Admittedly there are worse confessions to make. I am proud to say I have never flung a tiny puppy at a hungry owl. And I never give away the twist endings in films – if you ask me now why no one talks to Bruce Willis in ‘The Sixth Sense’ I will quite convincingly tell you that it’s merely because they all think he’s a nob.
But there is something inherently distasteful about using Waterstones as a mere showroom for selecting my future Amazon purchases. More concerning for Waterstones is that I appear to be one amongst an increasingly expanding army of unprofitable ‘browsers’.
I went so far as to conduct my own (thoroughly unscientific) experiment where I asked friends and family when was the last time they actually bought a book from Waterstones instead of Amazon. Although the results of my little test hardly rival the Hadron boys at Cern in terms of scientific rigour, they none-the-less revealed a noteworthy trend to support my theory.

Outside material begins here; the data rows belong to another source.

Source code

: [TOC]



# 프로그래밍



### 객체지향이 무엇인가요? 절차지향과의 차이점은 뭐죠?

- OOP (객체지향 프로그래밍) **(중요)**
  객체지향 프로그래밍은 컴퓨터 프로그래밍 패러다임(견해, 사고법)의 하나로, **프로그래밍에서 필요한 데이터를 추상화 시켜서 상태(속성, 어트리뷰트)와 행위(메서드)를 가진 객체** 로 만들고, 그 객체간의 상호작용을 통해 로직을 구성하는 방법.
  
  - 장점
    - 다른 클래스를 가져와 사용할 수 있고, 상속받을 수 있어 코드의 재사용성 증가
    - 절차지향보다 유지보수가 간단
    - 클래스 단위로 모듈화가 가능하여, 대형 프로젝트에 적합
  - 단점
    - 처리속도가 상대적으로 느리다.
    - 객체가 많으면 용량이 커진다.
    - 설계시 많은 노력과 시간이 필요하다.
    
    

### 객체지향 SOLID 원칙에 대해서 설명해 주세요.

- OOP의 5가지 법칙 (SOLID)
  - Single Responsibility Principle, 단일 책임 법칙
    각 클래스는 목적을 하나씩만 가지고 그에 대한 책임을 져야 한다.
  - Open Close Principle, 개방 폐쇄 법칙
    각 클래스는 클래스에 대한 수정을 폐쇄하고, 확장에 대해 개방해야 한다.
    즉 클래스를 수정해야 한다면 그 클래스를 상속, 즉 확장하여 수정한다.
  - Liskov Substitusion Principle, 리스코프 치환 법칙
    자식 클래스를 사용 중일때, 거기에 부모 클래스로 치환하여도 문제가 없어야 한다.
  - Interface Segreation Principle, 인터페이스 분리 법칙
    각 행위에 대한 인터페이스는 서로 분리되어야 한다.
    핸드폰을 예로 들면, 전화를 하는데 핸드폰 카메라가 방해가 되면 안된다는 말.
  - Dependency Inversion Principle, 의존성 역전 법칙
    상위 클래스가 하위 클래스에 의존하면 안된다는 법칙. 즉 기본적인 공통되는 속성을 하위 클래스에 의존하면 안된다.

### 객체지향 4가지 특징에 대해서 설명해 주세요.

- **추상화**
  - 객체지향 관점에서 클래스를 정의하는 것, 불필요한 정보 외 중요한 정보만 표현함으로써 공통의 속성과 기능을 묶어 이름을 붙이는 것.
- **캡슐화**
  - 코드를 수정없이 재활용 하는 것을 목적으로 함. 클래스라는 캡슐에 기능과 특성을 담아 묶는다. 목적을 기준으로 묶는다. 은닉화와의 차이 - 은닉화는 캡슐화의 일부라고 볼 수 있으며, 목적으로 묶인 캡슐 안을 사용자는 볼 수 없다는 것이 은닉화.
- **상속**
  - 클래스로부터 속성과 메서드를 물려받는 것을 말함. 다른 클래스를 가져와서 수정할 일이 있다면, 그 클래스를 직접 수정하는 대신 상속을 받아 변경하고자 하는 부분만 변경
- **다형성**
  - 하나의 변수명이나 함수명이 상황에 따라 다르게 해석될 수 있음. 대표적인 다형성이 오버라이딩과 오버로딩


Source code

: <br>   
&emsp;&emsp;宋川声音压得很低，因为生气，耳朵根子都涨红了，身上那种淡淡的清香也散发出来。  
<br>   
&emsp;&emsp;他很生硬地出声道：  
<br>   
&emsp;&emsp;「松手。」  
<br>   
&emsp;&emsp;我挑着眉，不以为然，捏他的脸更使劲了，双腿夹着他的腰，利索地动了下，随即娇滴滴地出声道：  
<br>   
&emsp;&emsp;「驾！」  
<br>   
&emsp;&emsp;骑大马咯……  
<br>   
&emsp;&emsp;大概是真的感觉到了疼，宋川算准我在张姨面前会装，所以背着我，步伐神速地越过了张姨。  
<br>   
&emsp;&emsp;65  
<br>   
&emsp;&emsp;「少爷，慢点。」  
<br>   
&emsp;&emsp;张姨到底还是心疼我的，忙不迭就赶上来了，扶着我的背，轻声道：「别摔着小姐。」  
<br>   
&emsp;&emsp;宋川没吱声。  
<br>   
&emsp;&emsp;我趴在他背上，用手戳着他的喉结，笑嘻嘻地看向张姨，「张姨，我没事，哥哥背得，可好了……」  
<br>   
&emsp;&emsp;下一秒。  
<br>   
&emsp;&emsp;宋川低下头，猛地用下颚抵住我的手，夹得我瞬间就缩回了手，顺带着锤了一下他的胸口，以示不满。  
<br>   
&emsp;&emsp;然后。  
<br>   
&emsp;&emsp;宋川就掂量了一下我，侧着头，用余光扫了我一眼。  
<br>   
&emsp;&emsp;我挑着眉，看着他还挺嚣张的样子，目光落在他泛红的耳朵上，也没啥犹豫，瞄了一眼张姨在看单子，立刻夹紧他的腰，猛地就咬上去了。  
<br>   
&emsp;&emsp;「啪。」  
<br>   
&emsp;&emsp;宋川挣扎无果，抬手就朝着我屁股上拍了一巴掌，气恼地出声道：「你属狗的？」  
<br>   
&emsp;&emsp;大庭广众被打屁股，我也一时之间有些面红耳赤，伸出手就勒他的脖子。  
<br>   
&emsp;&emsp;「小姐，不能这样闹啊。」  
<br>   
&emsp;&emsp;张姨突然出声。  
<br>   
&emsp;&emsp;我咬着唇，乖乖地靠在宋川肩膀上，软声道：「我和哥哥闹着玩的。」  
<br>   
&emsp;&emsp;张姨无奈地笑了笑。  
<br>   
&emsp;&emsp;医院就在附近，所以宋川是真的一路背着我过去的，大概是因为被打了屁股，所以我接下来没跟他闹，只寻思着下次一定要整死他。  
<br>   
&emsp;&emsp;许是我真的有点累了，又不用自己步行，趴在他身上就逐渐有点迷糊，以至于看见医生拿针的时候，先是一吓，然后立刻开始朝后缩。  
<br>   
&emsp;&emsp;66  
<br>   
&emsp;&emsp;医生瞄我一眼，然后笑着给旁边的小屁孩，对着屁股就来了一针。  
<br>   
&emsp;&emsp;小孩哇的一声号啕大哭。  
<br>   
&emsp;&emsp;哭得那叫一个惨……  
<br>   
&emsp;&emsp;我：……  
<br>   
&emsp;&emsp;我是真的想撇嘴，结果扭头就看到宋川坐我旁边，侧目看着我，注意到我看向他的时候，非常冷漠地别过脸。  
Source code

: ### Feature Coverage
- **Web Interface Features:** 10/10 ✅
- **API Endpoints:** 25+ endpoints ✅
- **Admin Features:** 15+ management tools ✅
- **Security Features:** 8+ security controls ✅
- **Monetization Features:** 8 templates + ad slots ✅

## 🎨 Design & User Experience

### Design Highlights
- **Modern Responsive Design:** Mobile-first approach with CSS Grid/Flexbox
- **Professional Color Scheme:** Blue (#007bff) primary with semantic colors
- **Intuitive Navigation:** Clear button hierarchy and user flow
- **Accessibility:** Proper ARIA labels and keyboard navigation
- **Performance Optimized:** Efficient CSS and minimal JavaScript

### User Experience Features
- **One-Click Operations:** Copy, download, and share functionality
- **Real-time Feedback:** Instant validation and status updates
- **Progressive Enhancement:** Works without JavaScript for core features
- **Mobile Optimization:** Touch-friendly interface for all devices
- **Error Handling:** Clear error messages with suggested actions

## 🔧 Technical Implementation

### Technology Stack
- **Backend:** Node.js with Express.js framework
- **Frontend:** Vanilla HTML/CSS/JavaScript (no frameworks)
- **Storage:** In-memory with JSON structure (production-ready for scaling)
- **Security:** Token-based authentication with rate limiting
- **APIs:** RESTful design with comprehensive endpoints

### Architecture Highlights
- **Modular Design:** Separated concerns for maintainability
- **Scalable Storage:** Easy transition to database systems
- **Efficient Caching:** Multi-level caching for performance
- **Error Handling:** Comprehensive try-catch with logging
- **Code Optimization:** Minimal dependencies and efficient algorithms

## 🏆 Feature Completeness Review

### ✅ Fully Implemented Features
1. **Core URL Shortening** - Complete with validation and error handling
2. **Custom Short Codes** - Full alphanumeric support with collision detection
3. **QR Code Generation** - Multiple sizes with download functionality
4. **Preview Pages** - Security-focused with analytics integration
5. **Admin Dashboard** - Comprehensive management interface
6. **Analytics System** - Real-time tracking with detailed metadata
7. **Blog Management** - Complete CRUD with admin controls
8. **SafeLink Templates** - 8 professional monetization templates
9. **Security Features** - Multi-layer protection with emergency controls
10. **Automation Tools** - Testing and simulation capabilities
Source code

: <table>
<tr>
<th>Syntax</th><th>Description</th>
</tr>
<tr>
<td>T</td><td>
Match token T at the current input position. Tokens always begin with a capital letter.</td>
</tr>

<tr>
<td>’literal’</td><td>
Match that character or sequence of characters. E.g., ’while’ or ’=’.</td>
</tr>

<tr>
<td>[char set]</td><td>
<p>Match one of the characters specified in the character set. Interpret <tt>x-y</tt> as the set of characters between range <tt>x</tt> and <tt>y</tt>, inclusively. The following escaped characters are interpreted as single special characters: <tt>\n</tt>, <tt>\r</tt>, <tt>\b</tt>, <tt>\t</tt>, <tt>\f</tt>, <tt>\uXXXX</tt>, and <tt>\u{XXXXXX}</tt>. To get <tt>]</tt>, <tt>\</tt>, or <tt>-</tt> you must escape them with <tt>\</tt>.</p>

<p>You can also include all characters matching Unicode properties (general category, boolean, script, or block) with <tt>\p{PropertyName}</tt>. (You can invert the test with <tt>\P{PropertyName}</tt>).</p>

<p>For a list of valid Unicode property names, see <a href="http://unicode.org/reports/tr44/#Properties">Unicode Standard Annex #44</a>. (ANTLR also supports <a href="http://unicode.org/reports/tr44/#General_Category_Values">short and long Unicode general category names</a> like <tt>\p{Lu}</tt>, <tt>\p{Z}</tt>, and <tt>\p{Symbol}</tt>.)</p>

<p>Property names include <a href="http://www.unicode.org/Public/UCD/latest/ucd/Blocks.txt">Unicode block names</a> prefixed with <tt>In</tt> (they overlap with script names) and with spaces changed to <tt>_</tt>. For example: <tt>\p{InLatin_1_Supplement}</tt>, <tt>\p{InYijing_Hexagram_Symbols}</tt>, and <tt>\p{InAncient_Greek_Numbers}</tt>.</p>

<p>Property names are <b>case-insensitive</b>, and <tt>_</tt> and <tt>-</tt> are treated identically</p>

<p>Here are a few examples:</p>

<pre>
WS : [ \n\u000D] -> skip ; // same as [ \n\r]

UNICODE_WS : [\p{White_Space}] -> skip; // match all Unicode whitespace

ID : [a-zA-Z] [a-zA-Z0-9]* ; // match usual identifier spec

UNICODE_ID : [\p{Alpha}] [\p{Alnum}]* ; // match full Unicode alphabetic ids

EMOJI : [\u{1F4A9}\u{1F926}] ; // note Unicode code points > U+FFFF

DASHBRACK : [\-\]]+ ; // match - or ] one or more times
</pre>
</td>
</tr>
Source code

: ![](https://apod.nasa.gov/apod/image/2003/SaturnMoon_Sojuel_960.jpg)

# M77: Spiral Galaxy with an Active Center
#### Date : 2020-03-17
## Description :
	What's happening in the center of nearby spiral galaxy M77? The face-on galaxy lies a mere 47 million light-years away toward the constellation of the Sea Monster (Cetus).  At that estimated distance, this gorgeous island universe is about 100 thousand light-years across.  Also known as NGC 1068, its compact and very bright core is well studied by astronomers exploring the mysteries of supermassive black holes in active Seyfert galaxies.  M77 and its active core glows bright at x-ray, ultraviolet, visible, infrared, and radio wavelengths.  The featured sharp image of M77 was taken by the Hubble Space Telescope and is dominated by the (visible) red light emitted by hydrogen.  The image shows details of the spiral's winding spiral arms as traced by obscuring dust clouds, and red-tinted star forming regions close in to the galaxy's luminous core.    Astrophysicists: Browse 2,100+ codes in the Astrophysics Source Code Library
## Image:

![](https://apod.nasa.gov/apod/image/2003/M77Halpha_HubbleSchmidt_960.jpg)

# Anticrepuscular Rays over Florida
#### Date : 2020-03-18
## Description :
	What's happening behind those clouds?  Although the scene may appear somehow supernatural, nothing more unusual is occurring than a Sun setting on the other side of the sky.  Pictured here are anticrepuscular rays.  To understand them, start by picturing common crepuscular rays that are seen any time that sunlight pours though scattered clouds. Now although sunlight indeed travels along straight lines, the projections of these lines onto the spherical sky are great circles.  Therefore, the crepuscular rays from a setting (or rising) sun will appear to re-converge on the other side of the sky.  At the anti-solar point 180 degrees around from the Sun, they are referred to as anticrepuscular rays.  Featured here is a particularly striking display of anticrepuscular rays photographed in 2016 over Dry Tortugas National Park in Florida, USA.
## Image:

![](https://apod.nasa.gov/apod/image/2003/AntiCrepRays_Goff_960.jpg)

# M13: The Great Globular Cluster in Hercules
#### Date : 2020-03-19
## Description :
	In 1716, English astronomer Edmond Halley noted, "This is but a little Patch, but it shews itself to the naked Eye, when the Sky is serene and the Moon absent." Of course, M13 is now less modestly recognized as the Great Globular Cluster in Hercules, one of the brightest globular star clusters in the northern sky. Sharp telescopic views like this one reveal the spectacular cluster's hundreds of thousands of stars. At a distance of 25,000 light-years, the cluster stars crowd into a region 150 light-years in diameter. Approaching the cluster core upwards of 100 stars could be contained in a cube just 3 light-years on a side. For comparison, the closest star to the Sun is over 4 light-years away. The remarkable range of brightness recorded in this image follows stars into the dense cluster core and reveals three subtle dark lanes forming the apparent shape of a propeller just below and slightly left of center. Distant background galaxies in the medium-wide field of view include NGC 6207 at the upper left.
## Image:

Now, there are some who have argued, quite vociferously, that Waterstones themselves are an immoral corporate beast riding mercilessly over the independent bookseller. This may or may not be the case, but I know that if the day ever comes when Waterstones is forced from the highstreet by the devious thrift of me and my ilk I shall feel deeply ashamed.
Writing in The Guardian, Tim Waterstone himself once famously described the character of Amazon as ‘rude, contemptuous, arrogant and subversive’ – a potential strapline that some would say lacks the warmth of an ‘Every Little Helps’.
Mr Waterstone’s sentiments, though undeniably heartfelt, do not seem to be as widely felt in the consumer world, with a YouGov/BrandIndex poll published just last week declaring Amazon to now be the UK’s most highly rated consumer brand (stick that in your search engine, Google).
Even the current Waterstones business seems resigned to the unassailable supremacy of Amazon – their agreement to become a reseller for Amazon’s Kindle is as clear a statement of ‘if you can’t beat ’em, join ’em’ as you’re ever likely to witness.
And yet when all is said and done, am I repelled enough by own sneakiness and how it is threatening a high street chain I am, by all accounts, rather fond of, to change my ways?
Quite frankly, no. I’d sooner save the extra four quid and put it towards the cost of a puppy. Which I will then fling at an owl. (As it turns out I’m a frightful cad.) Anyway, they deserve it for their appallingly cavalier attitude to apostrophes.
Oh, and by the way, if you happen to be reading this while watching ‘The Usual Suspects’, Kevin Spacey most definitely did NOT do it. Honest.